GPBench:全面且细致的大型语言模型作为全科医生评估基准

GPBench: A Comprehensive and Fine-Grained Benchmark for Evaluating Large Language Models as General Practitioners

摘要 Abstract

全科医生(GPs)通过提供连续且全面的医疗服务,成为初级医疗保健系统的核心。然而,由于其社区导向的实践特性、培训资源分布不均等原因,不同地区和医疗环境中全科医生的临床能力可能存在显著差异。目前,大型语言模型(LLMs)在临床和医学应用方面展现出巨大潜力,成为支持全科医疗的有前景工具。然而,大多数现有的基准和评估框架主要集中在考试式的评估——通常是多项选择题,缺乏能够准确反映全科医生实际工作场景的综合评估集。为评估LLMs在全科医生日常工作中决策的有效性,我们设计了GPBench,该基准不仅包含来自临床实践的测试题目,还提出了一个全新的评估框架。测试集包括评估全科医学基础知识的多项选择题,以及基于真实情景的问题。所有问题均由专家精心注释,包含丰富的细粒度信息,涉及临床管理相关内容。提出的LLM评估框架基于全科医学能力模型,为评估LLMs在现实世界中的表现提供了全面的方法学。作为首个针对全科医生决策场景的大模型评估集,GPBench使我们能够评估当前主流LLMs的表现。专家评估表明,这些模型在疾病分期、并发症识别、治疗细节和用药使用等领域至少存在十大主要不足。总体而言,现有LLMs在没有人工监督的情况下尚不适合独立应用于现实世界的全科医生工作场景。

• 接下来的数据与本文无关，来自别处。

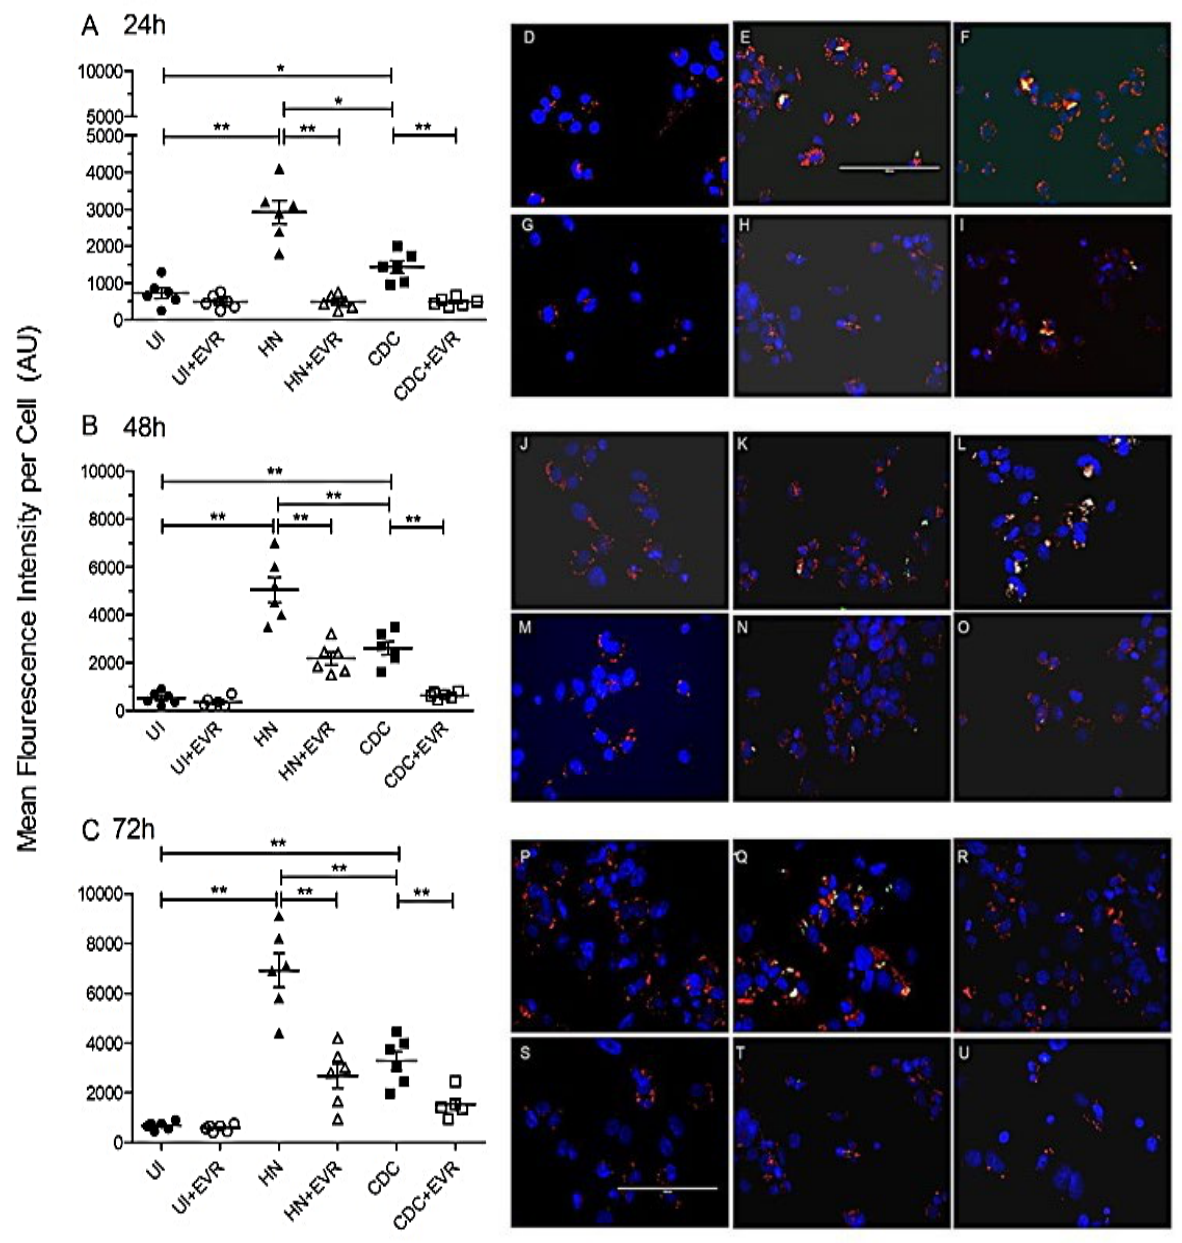
Figure 3: Quantification of Mean Fluorescent Intensity for Oil Red Staining : M. tb (CDC1551 or HN878)-infected macrophages cultured in the presence and absence of everolimus (0.5 mg/ml) were terminated at 24h (Figure 3A), 48h (Figure 3B), and 72h (Figure 3C) post-infection. Lipid bodies were stained with Oil red (Sigma-Aldrich, 0.1 µg/ml, from a stock solution in methanol) for 15 min. The samples were then washed with PBS, fixed for 30 min in PBS-PFA 4%, and mounted with the fluorescent DAPI-mounting medium. The slides were observed under a confocal microscope. Mean Fluorescent Intensity was calculated using ImageJ software.Figure 3D, E, F, G, H, I, J, K, L, M, N, O, P, Q, R, S, T and U areimages showing Oil Red Staining . M. tb (CDC or HN878)-infected macrophages cultured in the absence (Figure 3D, E, F, J, K, L, P, Q, R) and presence (Figure 3G, H, I, M, N, O, S,T,U ) of everolimus (0.5 mg/ml) were terminated at 24h (D,E,F,G,H,I), 48h (J,K,L,M,N,O) and 72 h (P, Q,R,S,T,U) post-infection. Lipid bodies were stained with Oil red for 15 min. The samples were then washed with PBS, fixed for 30 min in PBS-PFA 4%, and mounted with the fluorescent DAPI-mounting medium. The slides were observed under a confocal microscope. Images were captured under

General practitioners (GPs) serve as the cornerstone of primary healthcare systems by providing continuous and comprehensive medical services. However, due to community-oriented nature of their practice, uneven training and resource gaps, the clinical proficiency among GPs can vary significantly across regions and healthcare settings. Currently, Large Language Models (LLMs) have demonstrated great potential in clinical and medical applications, making them a promising tool for supporting general practice. However, most existing benchmarks and evaluation frameworks focus on exam-style assessments-typically multiple-choice question-lack comprehensive assessment sets that accurately mirror the real-world scenarios encountered by GPs. To evaluate how effectively LLMs can make decisions in the daily work of GPs, we designed GPBench, which consists of both test questions from clinical practice and a novel evaluation framework. The test set includes multiple-choice questions that assess fundamental knowledge of general practice, as well as realistic, scenario-based problems. All questions are meticulously annotated by experts, incorporating rich fine-grained information related to clinical management. The proposed LLM evaluation framework is based on the competency model for general practice, providing a comprehensive methodology for assessing LLM performance in real-world settings. As the first large-model evaluation set targeting GP decision-making scenarios, GPBench allows us to evaluate current mainstream LLMs. Expert assessment and evaluation reveal that in areas such as disease staging, complication recognition, treatment detail, and medication usage, these models exhibit at least ten major shortcomings. Overall, existing LLMs are not yet suitable for independent use in real-world GP working scenarios without human oversight.